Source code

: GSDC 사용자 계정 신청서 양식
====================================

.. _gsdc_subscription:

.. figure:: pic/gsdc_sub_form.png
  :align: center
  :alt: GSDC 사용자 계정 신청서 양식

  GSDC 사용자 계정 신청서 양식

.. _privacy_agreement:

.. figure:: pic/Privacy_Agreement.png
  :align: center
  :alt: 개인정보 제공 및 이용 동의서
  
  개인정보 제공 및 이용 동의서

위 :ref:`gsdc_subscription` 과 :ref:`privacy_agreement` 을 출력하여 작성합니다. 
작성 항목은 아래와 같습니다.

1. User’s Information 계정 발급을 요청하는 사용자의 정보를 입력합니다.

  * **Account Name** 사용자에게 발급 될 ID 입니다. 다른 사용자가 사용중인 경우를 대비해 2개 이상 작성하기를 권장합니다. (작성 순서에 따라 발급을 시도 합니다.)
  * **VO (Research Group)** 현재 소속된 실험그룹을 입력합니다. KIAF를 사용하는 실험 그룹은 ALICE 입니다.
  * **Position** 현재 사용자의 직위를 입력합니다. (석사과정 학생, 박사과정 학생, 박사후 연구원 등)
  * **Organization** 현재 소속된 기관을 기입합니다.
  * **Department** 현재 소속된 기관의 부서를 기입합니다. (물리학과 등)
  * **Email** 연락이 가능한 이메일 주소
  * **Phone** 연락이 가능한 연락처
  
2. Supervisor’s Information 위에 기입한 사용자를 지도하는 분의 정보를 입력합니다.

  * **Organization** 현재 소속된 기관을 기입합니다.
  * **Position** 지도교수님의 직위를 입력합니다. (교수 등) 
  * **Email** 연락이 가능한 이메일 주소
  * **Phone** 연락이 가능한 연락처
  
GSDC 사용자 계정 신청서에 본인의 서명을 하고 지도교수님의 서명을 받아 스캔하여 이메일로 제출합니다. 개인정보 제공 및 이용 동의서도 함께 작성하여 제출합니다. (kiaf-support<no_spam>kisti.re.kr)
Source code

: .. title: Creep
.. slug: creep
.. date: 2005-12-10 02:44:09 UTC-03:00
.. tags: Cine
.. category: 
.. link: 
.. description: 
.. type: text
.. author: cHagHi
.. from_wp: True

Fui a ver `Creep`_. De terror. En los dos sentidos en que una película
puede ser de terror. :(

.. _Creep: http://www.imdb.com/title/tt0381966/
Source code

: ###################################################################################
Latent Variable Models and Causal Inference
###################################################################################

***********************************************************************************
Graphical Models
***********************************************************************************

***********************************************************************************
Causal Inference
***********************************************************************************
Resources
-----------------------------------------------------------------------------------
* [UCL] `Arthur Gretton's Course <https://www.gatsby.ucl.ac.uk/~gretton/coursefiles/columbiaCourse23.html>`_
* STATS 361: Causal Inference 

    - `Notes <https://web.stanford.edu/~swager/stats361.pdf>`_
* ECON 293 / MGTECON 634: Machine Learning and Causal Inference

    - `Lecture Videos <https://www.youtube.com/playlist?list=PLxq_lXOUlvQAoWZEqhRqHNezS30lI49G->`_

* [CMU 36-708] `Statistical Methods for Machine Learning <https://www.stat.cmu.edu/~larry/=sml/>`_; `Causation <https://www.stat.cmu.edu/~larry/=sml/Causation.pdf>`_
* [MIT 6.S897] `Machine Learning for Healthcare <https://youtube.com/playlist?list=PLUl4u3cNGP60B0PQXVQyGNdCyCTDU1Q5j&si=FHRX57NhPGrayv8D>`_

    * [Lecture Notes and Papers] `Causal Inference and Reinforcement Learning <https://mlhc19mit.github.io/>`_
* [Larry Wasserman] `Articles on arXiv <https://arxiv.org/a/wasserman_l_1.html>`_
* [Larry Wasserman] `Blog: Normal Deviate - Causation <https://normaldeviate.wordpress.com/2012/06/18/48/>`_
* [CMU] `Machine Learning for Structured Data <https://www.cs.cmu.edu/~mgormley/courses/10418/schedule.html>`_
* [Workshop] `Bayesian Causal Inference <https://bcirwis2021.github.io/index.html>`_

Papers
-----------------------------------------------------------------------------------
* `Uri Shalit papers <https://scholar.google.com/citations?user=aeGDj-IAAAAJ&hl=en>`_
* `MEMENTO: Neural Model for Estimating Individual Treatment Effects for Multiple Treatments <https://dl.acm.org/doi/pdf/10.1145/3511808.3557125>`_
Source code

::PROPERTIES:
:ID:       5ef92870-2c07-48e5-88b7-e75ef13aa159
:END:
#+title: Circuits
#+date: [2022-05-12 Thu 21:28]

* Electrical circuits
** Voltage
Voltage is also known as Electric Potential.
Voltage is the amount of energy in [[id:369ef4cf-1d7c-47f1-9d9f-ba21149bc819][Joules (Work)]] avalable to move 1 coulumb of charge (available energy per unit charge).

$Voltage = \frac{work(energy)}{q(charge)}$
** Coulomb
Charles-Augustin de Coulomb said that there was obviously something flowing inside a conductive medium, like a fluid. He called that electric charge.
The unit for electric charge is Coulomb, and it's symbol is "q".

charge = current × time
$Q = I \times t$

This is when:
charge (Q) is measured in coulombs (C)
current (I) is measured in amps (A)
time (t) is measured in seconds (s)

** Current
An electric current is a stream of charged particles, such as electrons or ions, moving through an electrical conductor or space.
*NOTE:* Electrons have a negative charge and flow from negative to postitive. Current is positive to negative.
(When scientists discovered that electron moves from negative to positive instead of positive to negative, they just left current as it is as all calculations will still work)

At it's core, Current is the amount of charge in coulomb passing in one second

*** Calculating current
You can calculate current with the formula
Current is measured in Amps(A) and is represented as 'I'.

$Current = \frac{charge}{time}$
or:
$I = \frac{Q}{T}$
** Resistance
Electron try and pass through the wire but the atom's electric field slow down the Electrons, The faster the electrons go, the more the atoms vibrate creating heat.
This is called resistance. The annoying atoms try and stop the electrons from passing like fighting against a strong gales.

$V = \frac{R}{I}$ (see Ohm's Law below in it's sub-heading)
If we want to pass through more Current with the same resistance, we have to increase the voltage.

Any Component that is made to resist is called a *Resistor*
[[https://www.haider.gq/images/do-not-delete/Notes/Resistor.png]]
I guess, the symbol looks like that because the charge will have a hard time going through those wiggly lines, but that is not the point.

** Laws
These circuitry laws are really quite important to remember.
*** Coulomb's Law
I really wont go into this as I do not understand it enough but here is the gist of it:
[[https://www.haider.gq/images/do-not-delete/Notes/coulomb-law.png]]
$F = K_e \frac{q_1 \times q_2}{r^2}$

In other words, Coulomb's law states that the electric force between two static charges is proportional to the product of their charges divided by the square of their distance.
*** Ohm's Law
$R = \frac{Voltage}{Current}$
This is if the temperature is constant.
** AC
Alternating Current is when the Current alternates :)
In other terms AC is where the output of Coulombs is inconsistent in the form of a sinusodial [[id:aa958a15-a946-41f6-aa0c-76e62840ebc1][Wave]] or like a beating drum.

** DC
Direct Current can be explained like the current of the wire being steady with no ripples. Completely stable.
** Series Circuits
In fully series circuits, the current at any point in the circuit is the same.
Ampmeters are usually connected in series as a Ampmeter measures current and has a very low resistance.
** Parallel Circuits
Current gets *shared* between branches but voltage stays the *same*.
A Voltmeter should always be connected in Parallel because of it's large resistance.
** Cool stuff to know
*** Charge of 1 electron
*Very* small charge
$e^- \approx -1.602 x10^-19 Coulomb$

_Task_. Reproduce all the entries above. Match them exactly.

_Completed task_.
Source code

: GSDC 사용자 계정 신청서 양식
====================================

.. _gsdc_subscription:

.. figure:: pic/gsdc_sub_form.png
  :align: center
  :alt: GSDC 사용자 계정 신청서 양식

  GSDC 사용자 계정 신청서 양식

.. _privacy_agreement:

.. figure:: pic/Privacy_Agreement.png
  :align: center
  :alt: 개인정보 제공 및 이용 동의서
  
  개인정보 제공 및 이용 동의서

위 :ref:`gsdc_subscription` 과 :ref:`privacy_agreement` 을 출력하여 작성합니다. 
작성 항목은 아래와 같습니다.

1. User’s Information 계정 발급을 요청하는 사용자의 정보를 입력합니다.

  * **Account Name** 사용자에게 발급 될 ID 입니다. 다른 사용자가 사용중인 경우를 대비해 2개 이상 작성하기를 권장합니다. (작성 순서에 따라 발급을 시도 합니다.)
  * **VO (Research Group)** 현재 소속된 실험그룹을 입력합니다. KIAF를 사용하는 실험 그룹은 ALICE 입니다.
  * **Position** 현재 사용자의 직위를 입력합니다. (석사과정 학생, 박사과정 학생, 박사후 연구원 등)
  * **Organization** 현재 소속된 기관을 기입합니다.
  * **Department** 현재 소속된 기관의 부서를 기입합니다. (물리학과 등)
  * **Email** 연락이 가능한 이메일 주소
  * **Phone** 연락이 가능한 연락처
  
2. Supervisor’s Information 위에 기입한 사용자를 지도하는 분의 정보를 입력합니다.

  * **Organization** 현재 소속된 기관을 기입합니다.
  * **Position** 지도교수님의 직위를 입력합니다. (교수 등) 
  * **Email** 연락이 가능한 이메일 주소
  * **Phone** 연락이 가능한 연락처
  
GSDC 사용자 계정 신청서에 본인의 서명을 하고 지도교수님의 서명을 받아 스캔하여 이메일로 제출합니다. 개인정보 제공 및 이용 동의서도 함께 작성하여 제출합니다. (kiaf-support<no_spam>kisti.re.kr)
Source code

: .. title: Creep
.. slug: creep
.. date: 2005-12-10 02:44:09 UTC-03:00
.. tags: Cine
.. category: 
.. link: 
.. description: 
.. type: text
.. author: cHagHi
.. from_wp: True

Fui a ver `Creep`_. De terror. En los dos sentidos en que una película
puede ser de terror. :(

.. _Creep: http://www.imdb.com/title/tt0381966/
Source code

: ###################################################################################
Latent Variable Models and Causal Inference
###################################################################################

***********************************************************************************
Graphical Models
***********************************************************************************

***********************************************************************************
Causal Inference
***********************************************************************************
Resources
-----------------------------------------------------------------------------------
* [UCL] `Arthur Gretton's Course <https://www.gatsby.ucl.ac.uk/~gretton/coursefiles/columbiaCourse23.html>`_
* STATS 361: Causal Inference 

    - `Notes <https://web.stanford.edu/~swager/stats361.pdf>`_
* ECON 293 / MGTECON 634: Machine Learning and Causal Inference

    - `Lecture Videos <https://www.youtube.com/playlist?list=PLxq_lXOUlvQAoWZEqhRqHNezS30lI49G->`_

* [CMU 36-708] `Statistical Methods for Machine Learning <https://www.stat.cmu.edu/~larry/=sml/>`_; `Causation <https://www.stat.cmu.edu/~larry/=sml/Causation.pdf>`_
* [MIT 6.S897] `Machine Learning for Healthcare <https://youtube.com/playlist?list=PLUl4u3cNGP60B0PQXVQyGNdCyCTDU1Q5j&si=FHRX57NhPGrayv8D>`_

    * [Lecture Notes and Papers] `Causal Inference and Reinforcement Learning <https://mlhc19mit.github.io/>`_
* [Larry Wasserman] `Articles on arXiv <https://arxiv.org/a/wasserman_l_1.html>`_
* [Larry Wasserman] `Blog: Normal Deviate - Causation <https://normaldeviate.wordpress.com/2012/06/18/48/>`_
* [CMU] `Machine Learning for Structured Data <https://www.cs.cmu.edu/~mgormley/courses/10418/schedule.html>`_
* [Workshop] `Bayesian Causal Inference <https://bcirwis2021.github.io/index.html>`_

Papers
-----------------------------------------------------------------------------------
* `Uri Shalit papers <https://scholar.google.com/citations?user=aeGDj-IAAAAJ&hl=en>`_
* `MEMENTO: Neural Model for Estimating Individual Treatment Effects for Multiple Treatments <https://dl.acm.org/doi/pdf/10.1145/3511808.3557125>`_
Source code

::PROPERTIES:
:ID:       5ef92870-2c07-48e5-88b7-e75ef13aa159
:END:
#+title: Circuits
#+date: [2022-05-12 Thu 21:28]

* Electrical circuits
** Voltage
Voltage is also known as Electric Potential.
Voltage is the amount of energy in [[id:369ef4cf-1d7c-47f1-9d9f-ba21149bc819][Joules (Work)]] avalable to move 1 coulumb of charge (available energy per unit charge).

$Voltage = \frac{work(energy)}{q(charge)}$
** Coulomb
Charles-Augustin de Coulomb said that there was obviously something flowing inside a conductive medium, like a fluid. He called that electric charge.
The unit for electric charge is Coulomb, and it's symbol is "q".

charge = current × time
$Q = I \times t$

This is when:
charge (Q) is measured in coulombs (C)
current (I) is measured in amps (A)
time (t) is measured in seconds (s)

** Current
An electric current is a stream of charged particles, such as electrons or ions, moving through an electrical conductor or space.
*NOTE:* Electrons have a negative charge and flow from negative to postitive. Current is positive to negative.
(When scientists discovered that electron moves from negative to positive instead of positive to negative, they just left current as it is as all calculations will still work)

At it's core, Current is the amount of charge in coulomb passing in one second

*** Calculating current
You can calculate current with the formula
Current is measured in Amps(A) and is represented as 'I'.

$Current = \frac{charge}{time}$
or:
$I = \frac{Q}{T}$
** Resistance
Electron try and pass through the wire but the atom's electric field slow down the Electrons, The faster the electrons go, the more the atoms vibrate creating heat.
This is called resistance. The annoying atoms try and stop the electrons from passing like fighting against a strong gales.

$V = \frac{R}{I}$ (see Ohm's Law below in it's sub-heading)
If we want to pass through more Current with the same resistance, we have to increase the voltage.

Any Component that is made to resist is called a *Resistor*
[[https://www.haider.gq/images/do-not-delete/Notes/Resistor.png]]
I guess, the symbol looks like that because the charge will have a hard time going through those wiggly lines, but that is not the point.

** Laws
These circuitry laws are really quite important to remember.
*** Coulomb's Law
I really wont go into this as I do not understand it enough but here is the gist of it:
[[https://www.haider.gq/images/do-not-delete/Notes/coulomb-law.png]]
$F = K_e \frac{q_1 \times q_2}{r^2}$

In other words, Coulomb's law states that the electric force between two static charges is proportional to the product of their charges divided by the square of their distance.
*** Ohm's Law
$R = \frac{Voltage}{Current}$
This is if the temperature is constant.
** AC
Alternating Current is when the Current alternates :)
In other terms AC is where the output of Coulombs is inconsistent in the form of a sinusodial [[id:aa958a15-a946-41f6-aa0c-76e62840ebc1][Wave]] or like a beating drum.

** DC
Direct Current can be explained like the current of the wire being steady with no ripples. Completely stable.
** Series Circuits
In fully series circuits, the current at any point in the circuit is the same.
Ampmeters are usually connected in series as a Ampmeter measures current and has a very low resistance.
** Parallel Circuits
Current gets *shared* between branches but voltage stays the *same*.
A Voltmeter should always be connected in Parallel because of it's large resistance.
** Cool stuff to know
*** Charge of 1 electron
*Very* small charge
$e^- \approx -1.602 x10^-19 Coulomb$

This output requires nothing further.